— WHAT THIS TASK INVOLVES —
Count, in the entries below, the lines in which "round" occurs. Give the number, nothing more.

— EXERCISE DATA —
━━━━━━━━━━━━━━━━━━━━
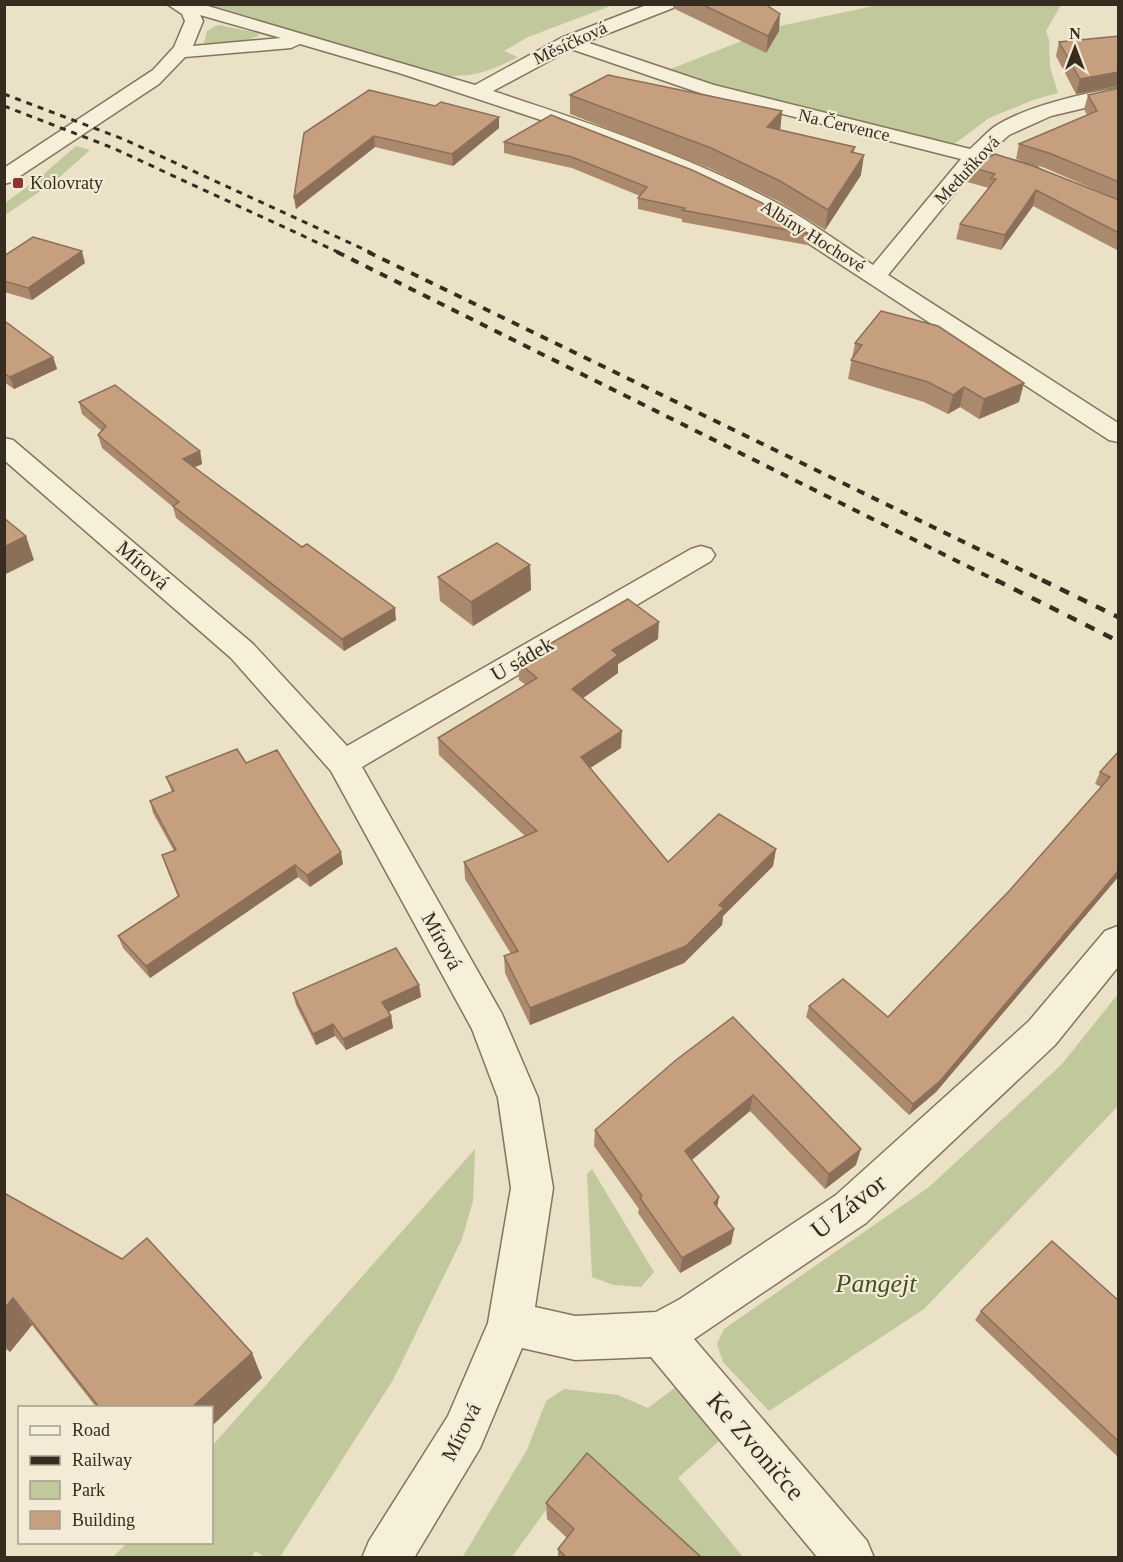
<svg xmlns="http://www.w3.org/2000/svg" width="1123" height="1562" font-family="Georgia,serif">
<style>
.green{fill:#c1c89b}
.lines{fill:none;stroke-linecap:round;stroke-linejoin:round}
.minor-casing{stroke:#85745d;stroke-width:3}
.minor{fill:#f6efd9;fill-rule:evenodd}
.rail-far2{stroke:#362c20;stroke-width:3;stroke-dasharray:6 6;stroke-linecap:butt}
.rail-far1{stroke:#362c20;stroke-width:4;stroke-dasharray:8 8;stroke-linecap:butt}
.rail{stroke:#362c20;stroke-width:4.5;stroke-dasharray:10 10;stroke-linecap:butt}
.wall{fill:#aa896d}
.shaded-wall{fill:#8b6f59}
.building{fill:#c69f7f;stroke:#8b6f59;stroke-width:1.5}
.poi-dot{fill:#903432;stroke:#f3ebd5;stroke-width:2}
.labels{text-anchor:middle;stroke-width:4.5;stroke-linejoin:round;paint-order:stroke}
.far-street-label{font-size:18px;fill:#362c20;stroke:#f3ebd5}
.far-poi-label{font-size:18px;fill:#362c20;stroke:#f3ebd5;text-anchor:start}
.street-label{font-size:21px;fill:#362c20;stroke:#f3ebd5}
.near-street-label{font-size:26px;fill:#362c20;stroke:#f3ebd5}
.near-park-label{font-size:26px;font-style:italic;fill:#455128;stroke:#f3ebd5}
</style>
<rect width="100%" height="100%" fill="#ebe1c6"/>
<!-- green -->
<g class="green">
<path d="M210,5H613L528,37L504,51L518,57C492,70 478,76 449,76Z"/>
<polygon points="878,5 1061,5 1046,31 1049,40 1050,67 1058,93 1033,100 989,118 953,145 795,109 668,70 780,26"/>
<polygon points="218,25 258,33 259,36 237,43 204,43 207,31"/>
<polygon points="76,146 90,150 54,182 5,215 5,203 38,179"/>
<polygon points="1118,994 1118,1106 924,1309 769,1411 723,1362 717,1344 724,1329 929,1187 1062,1064"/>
<polygon points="475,1149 473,1201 462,1239 393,1380 280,1557 265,1557 255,1551 251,1558 113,1557 127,1543 212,1542 212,1446"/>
<polygon points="592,1169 654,1272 641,1287 613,1285 592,1277 587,1174"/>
<polygon points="693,1374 738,1424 678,1478 743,1557 685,1557 579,1464 512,1557 462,1558 527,1450 546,1401 564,1389 618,1395 648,1408"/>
</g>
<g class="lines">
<!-- minor casing -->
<g class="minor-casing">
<g id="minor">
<path d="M167,4H201L475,85L561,38L649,4H675L673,8L586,42L714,85L970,149C978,142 986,133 994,127C1024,107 1083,93 1118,88V100L1051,116L1009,135L988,154L1036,166L1039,170L1036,174L1029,176L979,163L888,275L1118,423V442L1109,440L762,213L692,179L547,122L399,73L300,44L291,48L185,57L159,84L11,182L4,184V168L153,70L174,47L185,21L182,14ZM200,15L281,38L193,46L203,21ZM571,49L700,93L961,159L873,265C841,244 810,221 777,203C687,155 589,123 493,91Z"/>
<polygon points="4,438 13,440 253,644 347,746 691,549 701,546 711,549 715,555 711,561 362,767 502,1014 538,1098 553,1188 535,1307 575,1316 656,1312 680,1299 836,1195 1029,1021 1105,931 1118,926 1118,967 1055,1045 866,1223 694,1339 867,1541 874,1558 818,1558 651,1357 575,1360 522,1348 480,1448 414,1558 362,1558 369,1541 448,1416 488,1323 511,1188 498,1098 472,1029 331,771 231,658 4,460"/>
</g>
</g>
<!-- minor -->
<use href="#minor" class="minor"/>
<!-- rail-far2 -->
<g class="rail-far2">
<polyline points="4,94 123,139 372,253"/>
<polyline points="4,106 113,148 340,253"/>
</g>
<!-- rail-far1 -->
<g class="rail-far1">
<polyline points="337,252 999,582"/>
<polyline points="368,252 1046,582"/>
</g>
<!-- rail -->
<g class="rail">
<polyline points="996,580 1118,641"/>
<polyline points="1042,580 1118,617"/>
</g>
</g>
<!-- wall -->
<g class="wall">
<polygon points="675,4 765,4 779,31 766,53 675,9"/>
<polygon points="1119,36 1119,86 1118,86 1076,94 1056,56 1059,42"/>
<polygon points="1119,88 1119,251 1033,206 1001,250 956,239 960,224 989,188 967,182 970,167 1114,198 1045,168 1016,159 1019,144 1087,115 1084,109 1088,95"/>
<polygon points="570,95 782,111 780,130 855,147 854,153 861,175 825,230 778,201 709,168 570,114"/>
<polygon points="551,115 809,234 807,245 682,222 682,219 638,209 638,198 640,196 572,168 504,153 504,142"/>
<polygon points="499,128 453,166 375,147 296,209 294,197 304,133"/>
<polygon points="4,256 85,263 32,300 4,292"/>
<polygon points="881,311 1019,402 979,419 960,407 948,414 924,402 848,379 855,343"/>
<polygon points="4,322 53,357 57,369 14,389 4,382"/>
<polygon points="79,402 200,451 202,464 194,467 396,620 344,651 176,518 173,507 102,448 98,435 102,431 82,414"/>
<polygon points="530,565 531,590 473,626 440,601 438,577"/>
<polygon points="658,639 618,664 618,673 583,698 621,748 590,768 668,862 776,849 773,866 723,916 722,925 684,963 530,1025 505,973 504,956 511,954 465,879 464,862 525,836 439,755 438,738 526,685 519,680 518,662"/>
<polygon points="1119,751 1119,876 936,1092 909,1115 806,1017 809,1006 888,1017 1010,890 1101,787 1095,784 1100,772"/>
<polygon points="246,763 343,864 310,887 298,877 150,978 123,948 118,936 178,897 166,867 162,855 174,851 153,813 150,801 172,792 166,777"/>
<polygon points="419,985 421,997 388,1012 391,1016 393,1028 346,1050 335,1036 316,1045 296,1005 293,993"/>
<polygon points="733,1017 856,1165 825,1189 750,1111 692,1160 719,1197 717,1207 734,1229 731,1244 680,1273 638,1213 639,1209 594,1146 595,1130"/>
<polygon points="4,1193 252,1353 262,1378 212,1407 96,1407 32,1325 10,1352 4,1348"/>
<polygon points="1119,1301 1119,1456 1118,1457 975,1320 981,1311"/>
<polygon points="546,1503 701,1557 558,1557 558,1549 567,1538 547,1519"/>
</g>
<!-- shaded-wall -->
<g class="shaded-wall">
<polygon points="780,14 779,31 766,53 768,36"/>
<polygon points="1119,72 1118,86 1076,94 1080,79"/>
<polygon points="782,111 780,131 767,127"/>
<polygon points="499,117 499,128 453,166 452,154"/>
<polygon points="374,136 375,147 296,209 294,197"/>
<polygon points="864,155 861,175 825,230 828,210"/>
<polygon points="1036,190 1033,206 1001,250 1005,235"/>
<polygon points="82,251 85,263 32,300 28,288"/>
<polygon points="53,357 57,369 14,389 10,377"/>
<polygon points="1024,383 1019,402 979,419 984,399"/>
<polygon points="964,387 960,407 948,414 953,395"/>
<polygon points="200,451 202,464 186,471 183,459"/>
<polygon points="26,536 34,560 4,575 4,547"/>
<polygon points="530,565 531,590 473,626 471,602"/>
<polygon points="395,608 396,620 344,651 342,639"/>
<polygon points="659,622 658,639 618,664 618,673 572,706 572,689 612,650"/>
<polygon points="622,731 621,748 581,774 581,757"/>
<polygon points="776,849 773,866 723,916 722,925 684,963 530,1025 530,1008 719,905"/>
<polygon points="341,852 343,864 310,887 307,875"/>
<polygon points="295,865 298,877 150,978 146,966"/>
<polygon points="1119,870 1119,876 936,1092 909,1115 913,1104"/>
<polygon points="419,985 421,997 384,1014 382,1002"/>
<polygon points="391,1016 393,1028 346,1050 343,1039"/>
<polygon points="333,1024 335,1036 316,1045 313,1034"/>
<polygon points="753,1095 750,1111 683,1167 685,1151"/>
<polygon points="861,1149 856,1165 825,1189 829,1174"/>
<polygon points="719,1197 716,1212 714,1203"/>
<polygon points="734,1229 731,1244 680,1273 682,1258"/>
<polygon points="13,1298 32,1325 10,1352 4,1344 4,1309"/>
<polygon points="252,1353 262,1378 212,1426 212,1407 192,1407"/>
</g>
<!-- building -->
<g class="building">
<polygon points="701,4 765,4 780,14 768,36"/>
<polygon points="1119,36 1119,72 1080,79 1059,42"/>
<polygon points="608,75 782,111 767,127 855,147 851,152 864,155 828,210 780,181 711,148 570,95"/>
<polygon points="1119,88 1119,182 1049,153 1019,144 1097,111 1088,95"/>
<polygon points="369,90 435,106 441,102 499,117 452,154 374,136 294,197 304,133"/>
<polygon points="551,115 692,170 762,203 809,234 682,210 685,208 638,198 647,187 572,157 504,142"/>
<polygon points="995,154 1033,166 1119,200 1119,233 1036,190 1005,235 960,224 996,179 991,178 995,174 970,167"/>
<polygon points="33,237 82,251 28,288 4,281 4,256"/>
<polygon points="881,311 938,326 1024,383 984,399 964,387 953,395 928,382 851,360 862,345 855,343"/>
<polygon points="4,322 6,322 53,357 10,377 4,373"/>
<polygon points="115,385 200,451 183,459 302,547 307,544 395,608 342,639 173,506 179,502 98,435 106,426 79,402"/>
<polygon points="4,518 26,536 4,547"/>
<polygon points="497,543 530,565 471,602 438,577"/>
<polygon points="628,599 659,622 612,650 618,655 572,689 622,731 581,757 668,862 719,814 776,849 719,905 724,908 686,946 530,1008 504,956 518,951 464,862 537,831 438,738 537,678 518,662"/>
<polygon points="237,749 246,763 277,750 341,852 307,875 295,865 146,966 118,936 179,896 162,855 176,850 150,801 174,791 166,777"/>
<polygon points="1119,751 1119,870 940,1081 913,1104 809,1006 843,979 888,1017 1010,890 1110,777 1100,772"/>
<polygon points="396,948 419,985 382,1002 391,1016 343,1039 333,1024 313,1034 293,993"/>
<polygon points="733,1017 861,1149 829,1174 753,1095 685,1151 719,1197 714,1203 734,1229 682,1258 640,1198 642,1196 595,1130 676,1060"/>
<polygon points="4,1193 122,1259 147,1238 252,1353 192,1407 99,1407 13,1298 4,1309"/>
<polygon points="1052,1241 1119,1301 1119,1442 981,1311"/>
<polygon points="587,1453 701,1557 566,1557 558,1549 574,1529 546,1503"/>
</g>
<!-- markers -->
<rect class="poi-dot" x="12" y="177" width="12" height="12" rx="3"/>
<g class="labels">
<!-- far-street labels -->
<g class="far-street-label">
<text transform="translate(570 43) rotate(-25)" y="6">Měsíčková</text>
<text transform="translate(844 125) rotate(13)" y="6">Na Července</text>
<text transform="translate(967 170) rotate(-47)" y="6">Meduňková</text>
<text transform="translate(813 236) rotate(32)" y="6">Albíny Hochové</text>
</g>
<!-- far-poi labels -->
<g class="far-poi-label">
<text x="30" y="189">Kolovraty</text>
</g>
<!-- street labels -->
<g class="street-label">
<text transform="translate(143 565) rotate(41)" y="7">Mírová</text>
<text transform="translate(522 659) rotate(-30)" y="7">U sádek</text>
<text transform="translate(442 941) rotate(61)" y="7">Mírová</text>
<text transform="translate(461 1432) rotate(-63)" y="7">Mírová</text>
</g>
<!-- near-street labels -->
<g class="near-street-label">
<text transform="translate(848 1206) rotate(-38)" y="9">U Závor</text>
<text transform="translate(756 1446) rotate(49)" y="9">Ke Zvoničce</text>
</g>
<!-- near-park labels -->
<g class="near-park-label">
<text x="876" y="1292">Pangejt</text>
</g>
</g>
<!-- border -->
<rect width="1123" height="1562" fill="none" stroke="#362c20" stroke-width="12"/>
<!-- legend -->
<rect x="18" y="1406" width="195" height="138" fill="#f3ebd5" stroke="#a79f8d" stroke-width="1.5"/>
<rect x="30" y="1426" width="30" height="9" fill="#f6efd9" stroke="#a79f8d" stroke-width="1.5"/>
<text x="72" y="1436" font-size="18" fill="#362c20">Road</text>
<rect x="30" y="1456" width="30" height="9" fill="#362c20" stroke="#a79f8d" stroke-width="1.5"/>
<text x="72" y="1466" font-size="18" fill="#362c20">Railway</text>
<rect x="30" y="1481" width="30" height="18" fill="#c1c89b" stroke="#a79f8d" stroke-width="1.5"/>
<text x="72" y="1496" font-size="18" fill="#362c20">Park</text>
<rect x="30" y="1511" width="30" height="18" fill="#c69f7f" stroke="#a79f8d" stroke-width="1.5"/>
<text x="72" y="1526" font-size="18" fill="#362c20">Building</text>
<!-- north arrow -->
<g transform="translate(1075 48)" stroke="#f3ebd5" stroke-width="4.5" paint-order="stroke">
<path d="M0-4.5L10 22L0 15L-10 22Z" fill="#362c20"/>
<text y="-9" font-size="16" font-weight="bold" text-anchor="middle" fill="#362c20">N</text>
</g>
</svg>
━━━━━━━━━━━━━━━━━━━━
— EXERCISE SOLUTION —
2